🤖 AI Summary
To address the scarcity of medical NLP tools for low-resource languages (Dutch, Romanian, Spanish), this work proposes a dual-track domain-adaptive pretraining framework targeting both clinical and general biomedical domains. Building upon multilingual BERT, we perform incremental pretraining on domain-specific corpora, followed by task-specific fine-tuning. Our key contribution is the first systematic empirical investigation into how domain granularity—clinical versus general biomedical—affects cross-lingual medical text understanding. Experiments demonstrate that domain adaptation substantially improves performance on patient auto-screening and biomedical named entity recognition. Clinically specialized models consistently outperform general biomedical ones across all languages, and robust cross-lingual transfer is observed. This study establishes a reproducible, generalizable pretraining paradigm for medical NLP in low-resource languages, advancing domain-aware multilingual biomedical language modeling.
📝 Abstract
In multilingual healthcare applications, the availability of domain-specific natural language processing(NLP) tools is limited, especially for low-resource languages. Although multilingual bidirectional encoder representations from transformers (BERT) offers a promising motivation to mitigate the language gap, the medical NLP tasks in low-resource languages are still underexplored. Therefore, this study investigates how further pre-training on domain-specific corpora affects model performance on medical tasks, focusing on three languages: Dutch, Romanian and Spanish. In terms of further pre-training, we conducted four experiments to create medical domain models. Then, these models were fine-tuned on three downstream tasks: Automated patient screening in Dutch clinical notes, named entity recognition in Romanian and Spanish clinical notes. Results show that domain adaptation significantly enhanced task performance. Furthermore, further differentiation of domains, e.g. clinical and general biomedical domains, resulted in diverse performances. The clinical domain-adapted model outperformed the more general biomedical domain-adapted model. Moreover, we observed evidence of cross-lingual transferability.
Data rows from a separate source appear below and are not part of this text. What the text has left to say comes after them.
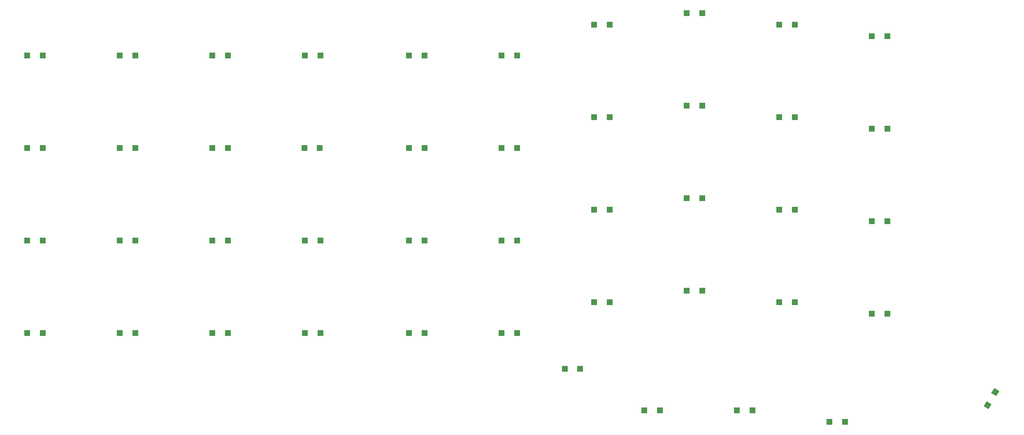
<source format=gbr>
%TF.GenerationSoftware,KiCad,Pcbnew,(5.1.9-0-10_14)*%
%TF.CreationDate,2021-09-05T14:47:07-05:00*%
%TF.ProjectId,wren-universal,7772656e-2d75-46e6-9976-657273616c2e,rev?*%
%TF.SameCoordinates,Original*%
%TF.FileFunction,Paste,Bot*%
%TF.FilePolarity,Positive*%
%FSLAX46Y46*%
G04 Gerber Fmt 4.6, Leading zero omitted, Abs format (unit mm)*
G04 Created by KiCad (PCBNEW (5.1.9-0-10_14)) date 2021-09-05 14:47:07*
%MOMM*%
%LPD*%
G01*
G04 APERTURE LIST*
%ADD10R,1.200000X1.200000*%
%ADD11C,0.100000*%
G04 APERTURE END LIST*
D10*
%TO.C,D43*%
X193205000Y-140843000D03*
X196355000Y-140843000D03*
%TD*%
%TO.C,D45*%
X157772000Y-132365750D03*
X160922000Y-132365750D03*
%TD*%
%TO.C,D44*%
X174155000Y-140843000D03*
X177305000Y-140843000D03*
%TD*%
%TO.C,D42*%
X212255000Y-143224250D03*
X215405000Y-143224250D03*
%TD*%
D11*
%TO.C,D41*%
G36*
X245005115Y-140645355D02*
G01*
X243965885Y-140045355D01*
X244565885Y-139006125D01*
X245605115Y-139606125D01*
X245005115Y-140645355D01*
G37*
G36*
X246580115Y-137917375D02*
G01*
X245540885Y-137317375D01*
X246140885Y-136278145D01*
X247180115Y-136878145D01*
X246580115Y-137917375D01*
G37*
%TD*%
D10*
%TO.C,D40*%
X47155000Y-124968000D03*
X50305000Y-124968000D03*
%TD*%
%TO.C,D39*%
X66205000Y-124968000D03*
X69355000Y-124968000D03*
%TD*%
%TO.C,D38*%
X85255000Y-124968000D03*
X88405000Y-124968000D03*
%TD*%
%TO.C,D37*%
X104305000Y-124968000D03*
X107455000Y-124968000D03*
%TD*%
%TO.C,D36*%
X125736250Y-124968000D03*
X128886250Y-124968000D03*
%TD*%
%TO.C,D35*%
X144786250Y-124968000D03*
X147936250Y-124968000D03*
%TD*%
%TO.C,D34*%
X163836250Y-118618000D03*
X166986250Y-118618000D03*
%TD*%
%TO.C,D33*%
X182886250Y-116236750D03*
X186036250Y-116236750D03*
%TD*%
%TO.C,D32*%
X201936250Y-118618000D03*
X205086250Y-118618000D03*
%TD*%
%TO.C,D31*%
X220986250Y-120999250D03*
X224136250Y-120999250D03*
%TD*%
%TO.C,D30*%
X47155000Y-105918000D03*
X50305000Y-105918000D03*
%TD*%
%TO.C,D29*%
X66205000Y-105918000D03*
X69355000Y-105918000D03*
%TD*%
%TO.C,D28*%
X85255000Y-105918000D03*
X88405000Y-105918000D03*
%TD*%
%TO.C,D27*%
X104305000Y-105918000D03*
X107455000Y-105918000D03*
%TD*%
%TO.C,D26*%
X125736250Y-105918000D03*
X128886250Y-105918000D03*
%TD*%
%TO.C,D25*%
X144786250Y-105918000D03*
X147936250Y-105918000D03*
%TD*%
%TO.C,D24*%
X163836250Y-99568000D03*
X166986250Y-99568000D03*
%TD*%
%TO.C,D23*%
X182886250Y-97186750D03*
X186036250Y-97186750D03*
%TD*%
%TO.C,D22*%
X201936250Y-99568000D03*
X205086250Y-99568000D03*
%TD*%
%TO.C,D21*%
X220986250Y-101949250D03*
X224136250Y-101949250D03*
%TD*%
%TO.C,D20*%
X47155000Y-86868000D03*
X50305000Y-86868000D03*
%TD*%
%TO.C,D19*%
X66205000Y-86868000D03*
X69355000Y-86868000D03*
%TD*%
%TO.C,D18*%
X85255000Y-86868000D03*
X88405000Y-86868000D03*
%TD*%
%TO.C,D17*%
X104178000Y-86868000D03*
X107328000Y-86868000D03*
%TD*%
%TO.C,D16*%
X125736250Y-86868000D03*
X128886250Y-86868000D03*
%TD*%
%TO.C,D15*%
X144786250Y-86868000D03*
X147936250Y-86868000D03*
%TD*%
%TO.C,D14*%
X163836250Y-80518000D03*
X166986250Y-80518000D03*
%TD*%
%TO.C,D13*%
X182886250Y-78136750D03*
X186036250Y-78136750D03*
%TD*%
%TO.C,D12*%
X201936250Y-80518000D03*
X205086250Y-80518000D03*
%TD*%
%TO.C,D11*%
X220986250Y-82899250D03*
X224136250Y-82899250D03*
%TD*%
%TO.C,D10*%
X47155000Y-67818000D03*
X50305000Y-67818000D03*
%TD*%
%TO.C,D9*%
X66205000Y-67818000D03*
X69355000Y-67818000D03*
%TD*%
%TO.C,D8*%
X85255000Y-67818000D03*
X88405000Y-67818000D03*
%TD*%
%TO.C,D7*%
X104305000Y-67818000D03*
X107455000Y-67818000D03*
%TD*%
%TO.C,D6*%
X125736250Y-67818000D03*
X128886250Y-67818000D03*
%TD*%
%TO.C,D5*%
X144786250Y-67818000D03*
X147936250Y-67818000D03*
%TD*%
%TO.C,D4*%
X163836250Y-61468000D03*
X166986250Y-61468000D03*
%TD*%
%TO.C,D3*%
X182886250Y-59086750D03*
X186036250Y-59086750D03*
%TD*%
%TO.C,D2*%
X201936250Y-61468000D03*
X205086250Y-61468000D03*
%TD*%
%TO.C,D1*%
X220986250Y-63849250D03*
X224136250Y-63849250D03*
%TD*%
M02*

</source>
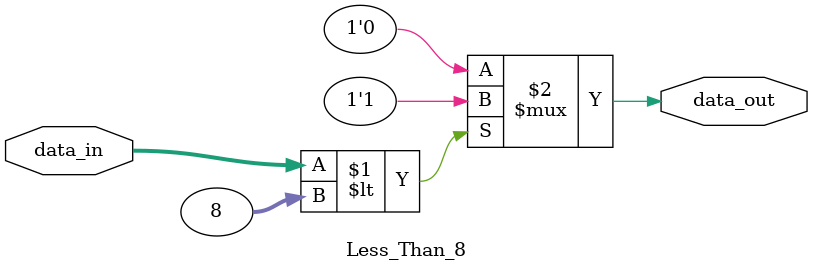
<source format=v>
module Less_Than_8(data_in, data_out);
    input [5:0] data_in;
    output data_out;

    assign data_out = (data_in < 8) ? 1'b1 : 1'b0; 
endmodule
</source>
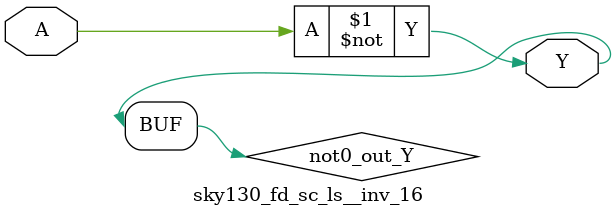
<source format=v>
/*
 * Copyright 2020 The SkyWater PDK Authors
 *
 * Licensed under the Apache License, Version 2.0 (the "License");
 * you may not use this file except in compliance with the License.
 * You may obtain a copy of the License at
 *
 *     https://www.apache.org/licenses/LICENSE-2.0
 *
 * Unless required by applicable law or agreed to in writing, software
 * distributed under the License is distributed on an "AS IS" BASIS,
 * WITHOUT WARRANTIES OR CONDITIONS OF ANY KIND, either express or implied.
 * See the License for the specific language governing permissions and
 * limitations under the License.
 *
 * SPDX-License-Identifier: Apache-2.0
*/


`ifndef SKY130_FD_SC_LS__INV_16_FUNCTIONAL_V
`define SKY130_FD_SC_LS__INV_16_FUNCTIONAL_V

/**
 * inv: Inverter.
 *
 * Verilog simulation functional model.
 */

`timescale 1ns / 1ps
`default_nettype none

`celldefine
module sky130_fd_sc_ls__inv_16 (
    Y,
    A
);

    // Module ports
    output Y;
    input  A;

    // Local signals
    wire not0_out_Y;

    //  Name  Output      Other arguments
    not not0 (not0_out_Y, A              );
    buf buf0 (Y         , not0_out_Y     );

endmodule
`endcelldefine

`default_nettype wire
`endif  // SKY130_FD_SC_LS__INV_16_FUNCTIONAL_V

</source>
Moreover, we also conducted further investigations to explore potential reasons contributing to these performance differences. These findings highlight the feasibility of domain adaptation and cross-lingual ability in medical NLP. Within the low-resource language settings, these findings can provide meaningful guidance for developing multilingual medical NLP systems to mitigate the lack of training data and thereby improve the model performance.